Secrets to Success: Developing Your Own Style

As a designer I have always believed that it is imperative to possess my own style in order to secure both credibility and lasting success.  If you take pleasure in living an artful life purely for personal enjoyment and growth, you may prefer to appreciate the artistic skills of designers like myself.  On the other hand, if you desire to be recognized for your own artistic abilities, you must endeavor to create a distinctive look that is instantly recognizable as your own.  Here are a few ideas to help you achieve that goal.

  • Take art and design classes from as many different teachers as possible.  As a matter of integrity and professional courtesy, it is imperative that you do not co-op a technique or process, tweaking it to "make it your own".  If you have to ask yourself, "Is this different enough?" The answer is no.  Instead, use the skills gathered to identify and fill a void in the market.  In doing so you will be respected as a designer in your own right and develop a strong, long term following.  
  • Choose classes featuring styles or projects that do not appeal to you. You will be more likely to concentrate on technique. 
  • Consider auditing a painting class. Taking notes and asking questions instead of painting the project allows you to remain focused on the information being presented. 
  • Focus on opportunities to pick up the theory behind the project. This can be related to project development and design or execution of color theory. 
  • Hand draw layouts instead of relying on a computer or photocopier. Tracing the elements of a design repeatedly will familiarize you with each object and its position in the design. This will aid in developing your own drawing and design skills. 
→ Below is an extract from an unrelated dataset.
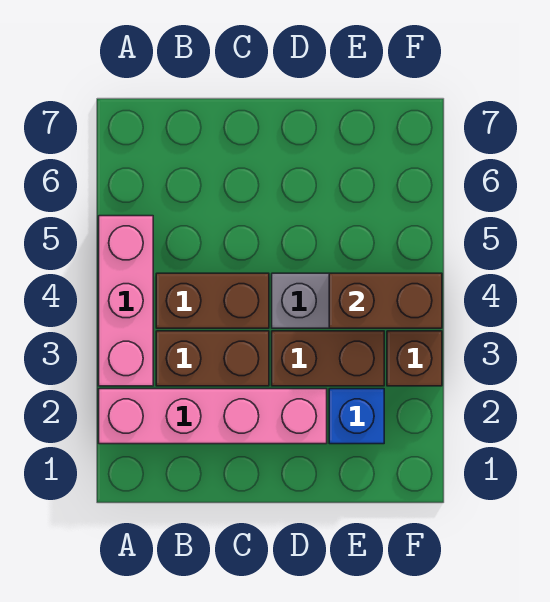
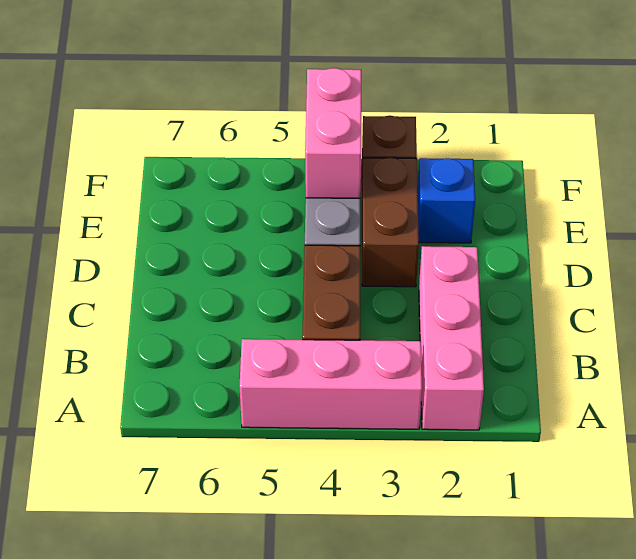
pink brick A2:D2 level 1 -> pink brick A2:C2 level 1
brown brick B3:C3 level 1 -> none
brown brick E4:F4 level 2 -> pink brick E4:F4 level 2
  • Rework design elements from a single pattern or combine parts of several patterns.  It is perfectly okay and expected for you to use the designs of others to help you grow. While you cannot claim the resulting composition as your own design since the various parts still belong to the respective designer(s), it will aid you in learning how to develop a pleasing composition without starting from scratch.  
  • Take photographs of objects in nature that appeal to you. This will provide a library of items to draw from.
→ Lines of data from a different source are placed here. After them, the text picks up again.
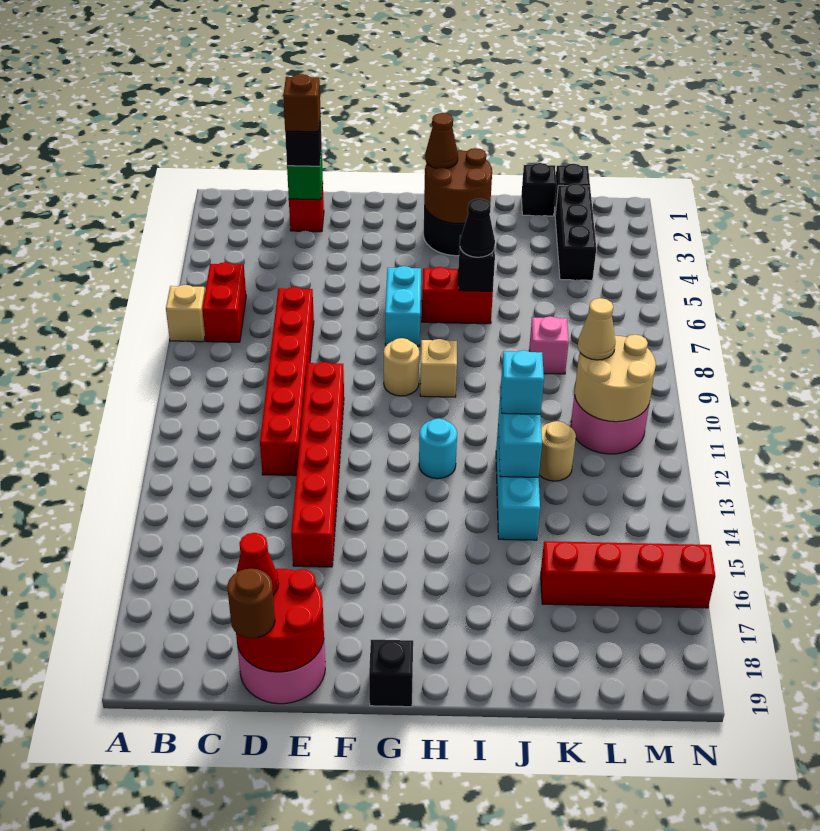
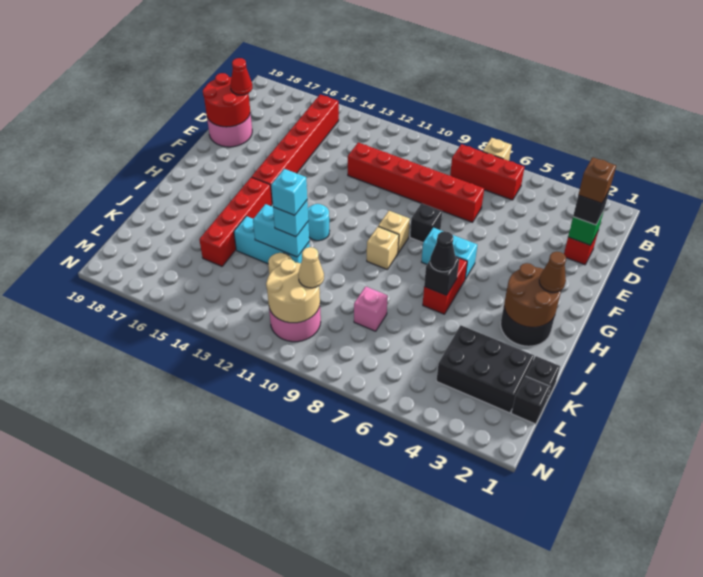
red brick B6:B7 level 1 -> red brick B6:B8 level 1
brown round brick D19 level 3 -> none
red brick E10:E15 level 1 -> red brick B15:G15 level 1
tan round brick G9 level 1 -> tan brick G9 level 1
black brick G19 level 1 -> black brick F8 level 1
none -> cyan brick J12 level 4
red brick K16:N16 level 1 -> red brick H15:K15 level 1
black brick L2:L4 level 1 -> black brick K2:L4 level 1

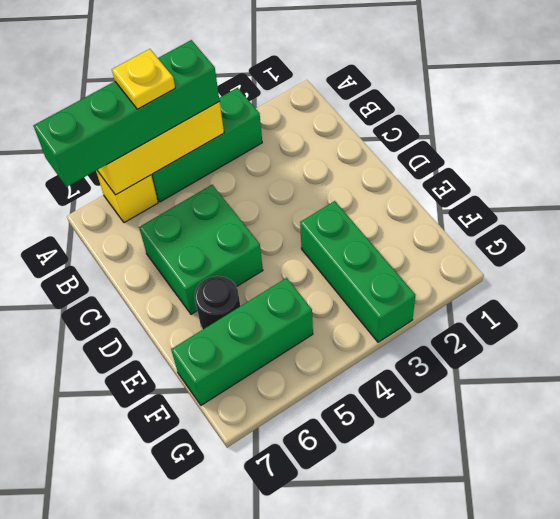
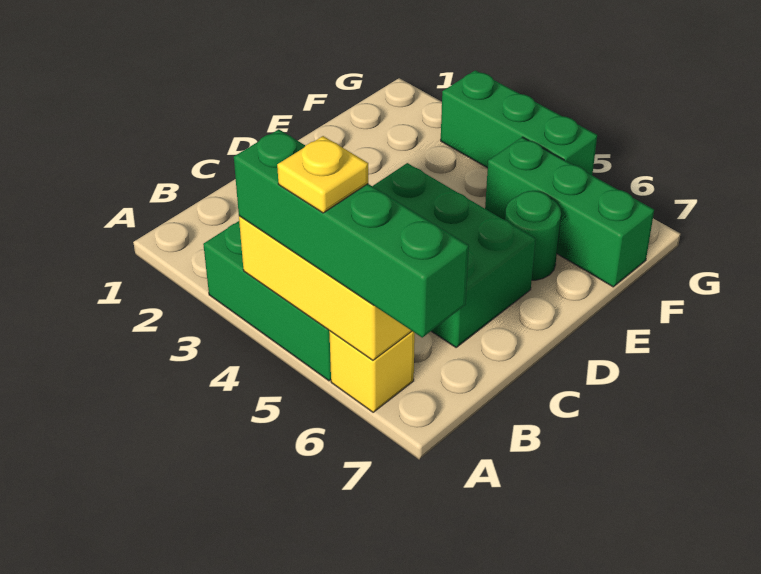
green brick C5:D6 level 1 -> green brick C4:D6 level 1
green brick E3:G3 level 1 -> green brick G3:G5 level 1
black round brick E6 level 1 -> green round brick E6 level 1

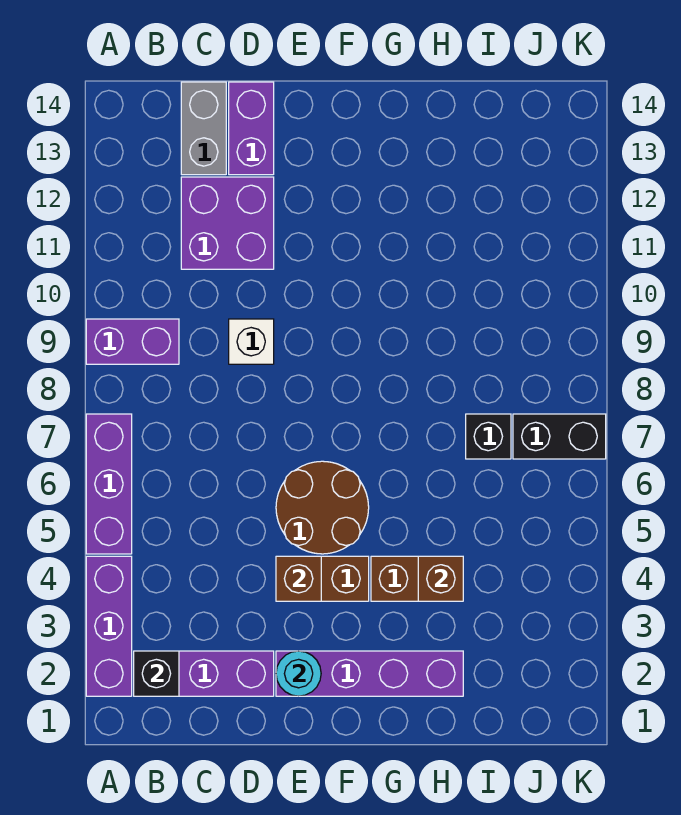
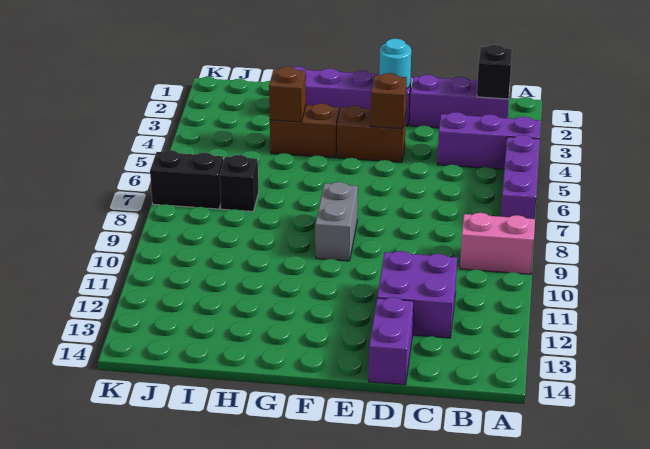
purple brick A2:A4 level 1 -> purple brick A4:C4 level 1
purple brick A9:B9 level 1 -> pink brick A9:B9 level 1
grey brick C13:C14 level 1 -> grey brick F8:F9 level 1
white brick D9 level 1 -> none
brown round brick E5:F6 level 1 -> none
  • Using a color wheel, create your own color scheme for a design. You will have to determine the hue, value and intensity of shading and highlighting, along with color placement, for the various elements of the composition. Be sure to retain color swatches and notes on what you used, as you may decide to use the same color scheme on a design that you develop. 
  • Look at potential painting surfaces with an artist’s eye. What some might see as flaws, may actually be an opportunity to add interest and enhance your composition.   I like to paint on antiques to restore beauty to an item that has seen better days.  Often these items are not pristine which, is exactly why I choose them.  This forces me to come up with creative solutions resulting in some spectacular one-of-a-kind pieces.
  • Don’t be afraid to experiment; sometimes “failed attempts” can result in happy accidents and they are almost always good learning experiences. 
  • Think outside the box! You cannot be original if you only do what has always been done.  Plus you have the joy of knowing that it is all yours!
  • Remember, a copy is rarely better than the original.  Developing your own style is a journey well worth the effort.